**Excerpted records:**
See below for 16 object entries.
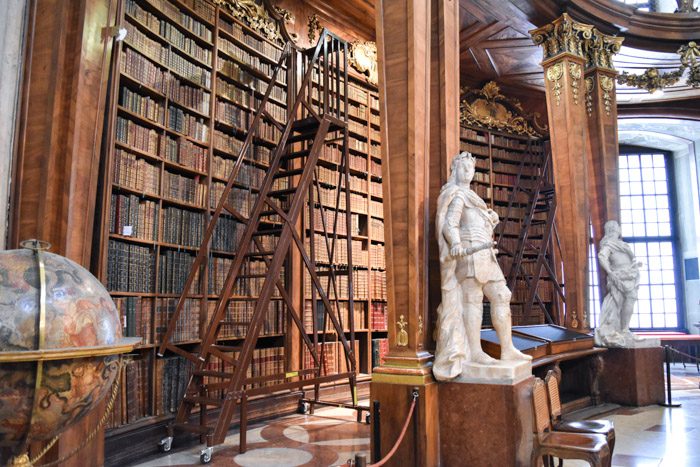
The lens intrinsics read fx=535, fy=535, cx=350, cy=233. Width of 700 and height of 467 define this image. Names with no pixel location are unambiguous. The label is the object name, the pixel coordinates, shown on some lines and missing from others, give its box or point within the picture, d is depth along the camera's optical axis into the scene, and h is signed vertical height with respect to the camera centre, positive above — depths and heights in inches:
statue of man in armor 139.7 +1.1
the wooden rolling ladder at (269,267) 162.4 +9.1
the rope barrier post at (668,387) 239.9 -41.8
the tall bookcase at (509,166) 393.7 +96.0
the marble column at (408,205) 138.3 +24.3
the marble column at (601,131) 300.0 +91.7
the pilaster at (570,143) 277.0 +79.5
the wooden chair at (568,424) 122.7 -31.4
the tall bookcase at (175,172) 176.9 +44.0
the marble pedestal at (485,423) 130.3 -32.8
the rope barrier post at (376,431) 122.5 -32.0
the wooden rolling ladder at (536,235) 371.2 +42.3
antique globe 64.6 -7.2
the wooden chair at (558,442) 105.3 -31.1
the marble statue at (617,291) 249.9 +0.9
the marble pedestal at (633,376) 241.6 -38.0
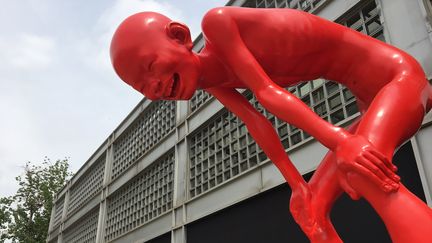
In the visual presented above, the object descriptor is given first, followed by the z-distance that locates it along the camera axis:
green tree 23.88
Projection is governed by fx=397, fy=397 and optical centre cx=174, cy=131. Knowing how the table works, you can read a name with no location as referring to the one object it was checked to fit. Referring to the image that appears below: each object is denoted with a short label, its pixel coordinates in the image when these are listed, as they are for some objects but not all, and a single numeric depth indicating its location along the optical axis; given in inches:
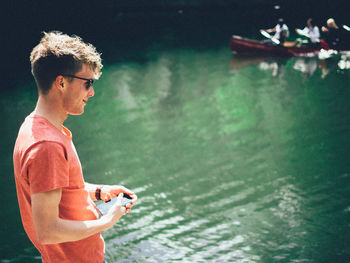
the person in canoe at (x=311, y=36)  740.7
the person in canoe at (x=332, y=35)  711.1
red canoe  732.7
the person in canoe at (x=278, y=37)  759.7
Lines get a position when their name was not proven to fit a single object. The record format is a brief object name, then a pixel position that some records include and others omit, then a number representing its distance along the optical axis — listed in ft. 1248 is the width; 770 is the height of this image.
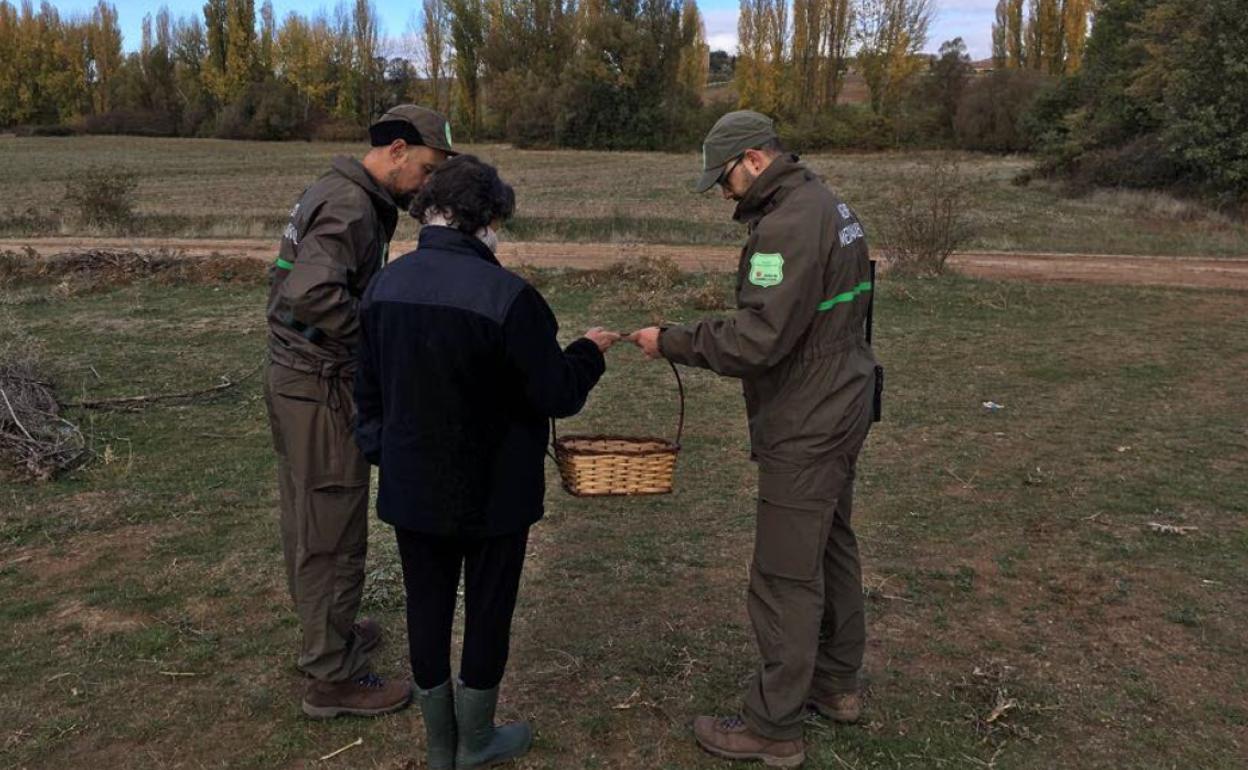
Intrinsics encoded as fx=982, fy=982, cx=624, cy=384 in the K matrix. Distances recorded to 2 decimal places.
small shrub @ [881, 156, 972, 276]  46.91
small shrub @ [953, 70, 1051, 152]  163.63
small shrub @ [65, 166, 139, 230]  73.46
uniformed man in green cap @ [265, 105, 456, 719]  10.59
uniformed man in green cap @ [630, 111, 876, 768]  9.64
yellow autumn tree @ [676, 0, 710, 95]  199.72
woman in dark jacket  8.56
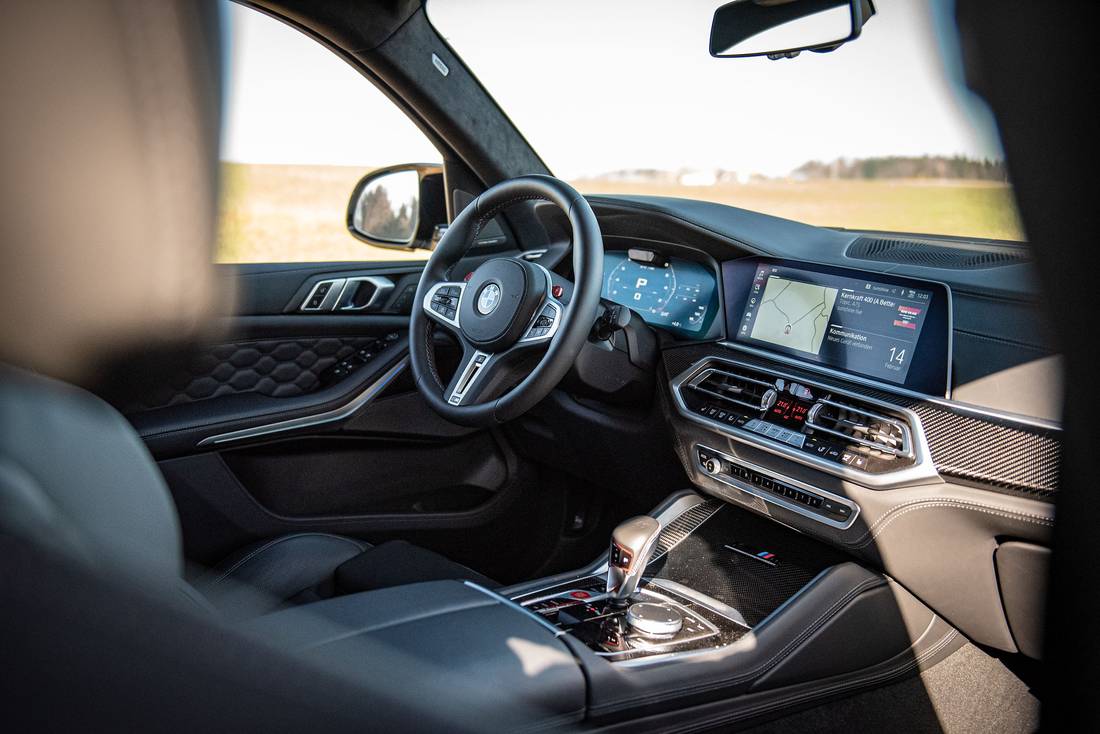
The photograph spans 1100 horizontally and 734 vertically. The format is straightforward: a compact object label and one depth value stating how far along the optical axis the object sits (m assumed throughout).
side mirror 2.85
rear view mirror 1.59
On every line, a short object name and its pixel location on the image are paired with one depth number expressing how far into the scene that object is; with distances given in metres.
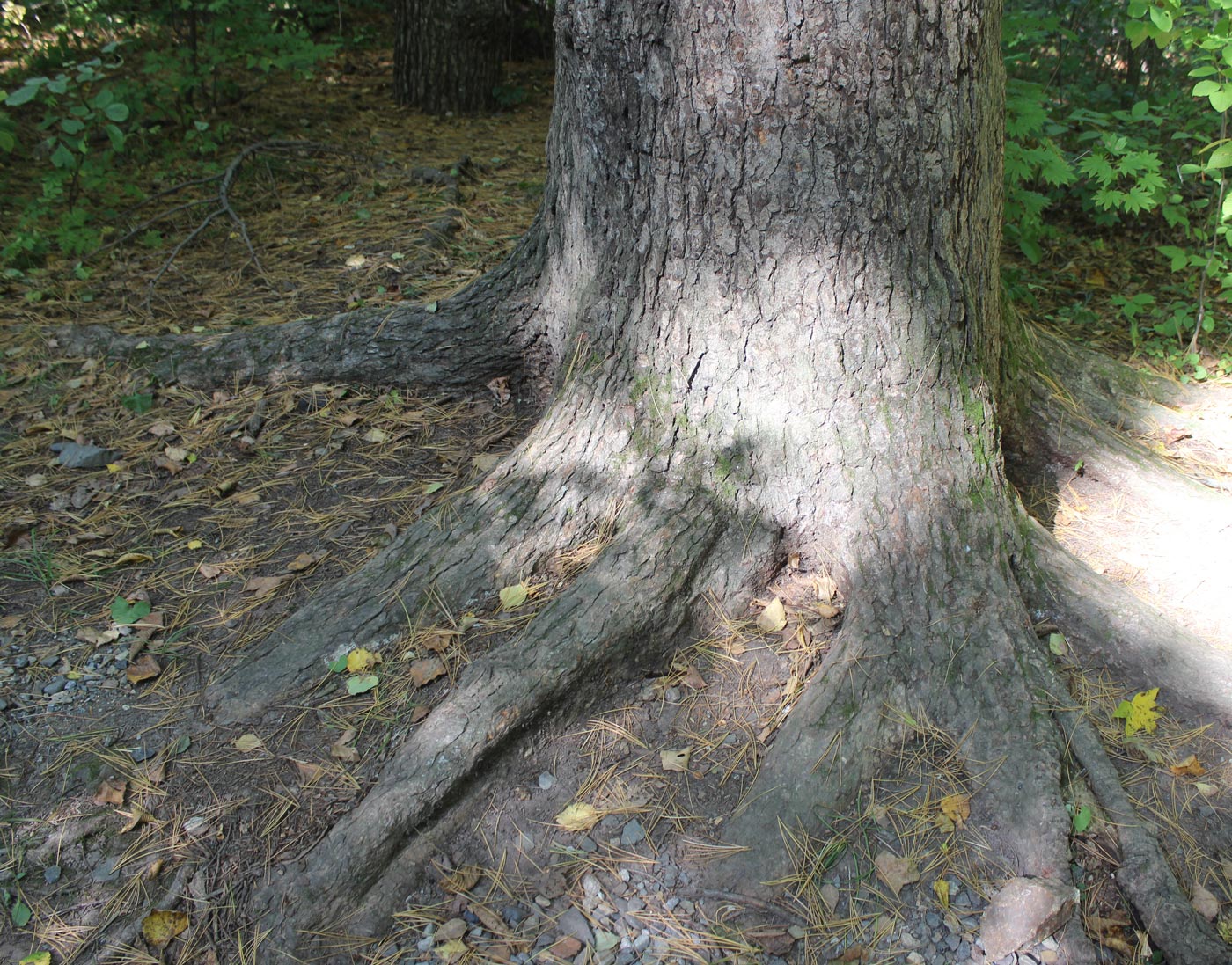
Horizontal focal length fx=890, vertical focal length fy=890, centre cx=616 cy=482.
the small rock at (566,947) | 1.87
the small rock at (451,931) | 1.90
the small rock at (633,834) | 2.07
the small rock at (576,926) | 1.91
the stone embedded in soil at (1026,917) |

**Task item:**
All of the data is to be transcribed exactly, with images omitted.

**Exercise solution:**
See below for 16 object entries.
The lens intrinsics read fx=535, fy=535, cx=350, cy=233. Width of 700 and height of 467 define this image. Names with no pixel location are unambiguous. The label is the object name, the pixel coordinates, shown on some lines and missing from others, give its box or point within the picture, d is depth along the camera's optical axis into the scene, and h is signed vertical height with respect to the camera centre, positive above — depths and heights in inches:
statue of man in armor 139.7 +1.1
the wooden rolling ladder at (269,267) 162.4 +9.1
the rope barrier post at (668,387) 239.9 -41.8
the tall bookcase at (509,166) 393.7 +96.0
the marble column at (408,205) 138.3 +24.3
the marble column at (601,131) 300.0 +91.7
the pilaster at (570,143) 277.0 +79.5
the wooden chair at (568,424) 122.7 -31.4
the tall bookcase at (175,172) 176.9 +44.0
the marble pedestal at (485,423) 130.3 -32.8
the rope barrier post at (376,431) 122.5 -32.0
the wooden rolling ladder at (536,235) 371.2 +42.3
antique globe 64.6 -7.2
the wooden chair at (558,442) 105.3 -31.1
the marble statue at (617,291) 249.9 +0.9
the marble pedestal at (633,376) 241.6 -38.0
In the visual presented above, the object descriptor is given first, followed by the z-distance that locates it along the camera axis:
green tree 23.88
Projection is governed by fx=397, fy=397 and optical centre cx=174, cy=131. Knowing how the table works, you can read a name with no location as referring to the one object it was checked to fit. Referring to the image that appears below: each object is denoted with a short label, its pixel coordinates in the image when these are listed, as they are for some objects but not all, and a single numeric depth indicating its location along the optical axis; given in inches:
the person in canoe at (x=311, y=36)  740.7
the person in canoe at (x=332, y=35)  711.1
red canoe  732.7
the person in canoe at (x=278, y=37)  759.7
Lines get a position when their name was not proven to fit a single object. The record format is a brief object name, then a pixel position that some records include and others omit, then a number representing its distance along the optical axis — listed in ft. 1248 is the width; 770 is the height of this image.
Intrinsics encoded as fx=982, fy=982, cx=624, cy=384 in the K matrix. Distances recorded to 2 decimal places.
small shrub @ [881, 156, 972, 276]  46.91
small shrub @ [953, 70, 1051, 152]  163.63
small shrub @ [65, 166, 139, 230]  73.46
uniformed man in green cap @ [265, 105, 456, 719]  10.59
uniformed man in green cap @ [630, 111, 876, 768]  9.64
yellow autumn tree @ [676, 0, 710, 95]  199.72
woman in dark jacket  8.56
The photograph spans 1100 horizontally and 734 vertically. The format is straightforward: a compact object label and one depth value stating how far along the optical axis the object sits (m assumed throughout).
side mirror 2.85
rear view mirror 1.59
On every line, a short object name and its pixel location on the image are paired with one depth number expressing how far into the scene that object is; with distances given in metres.
Horizontal focal length fx=890, vertical focal length fy=890, centre cx=616 cy=482.
the small rock at (566,947) | 1.87
the small rock at (451,931) | 1.90
the small rock at (633,834) | 2.07
the small rock at (576,926) | 1.91
the stone embedded in soil at (1026,917) |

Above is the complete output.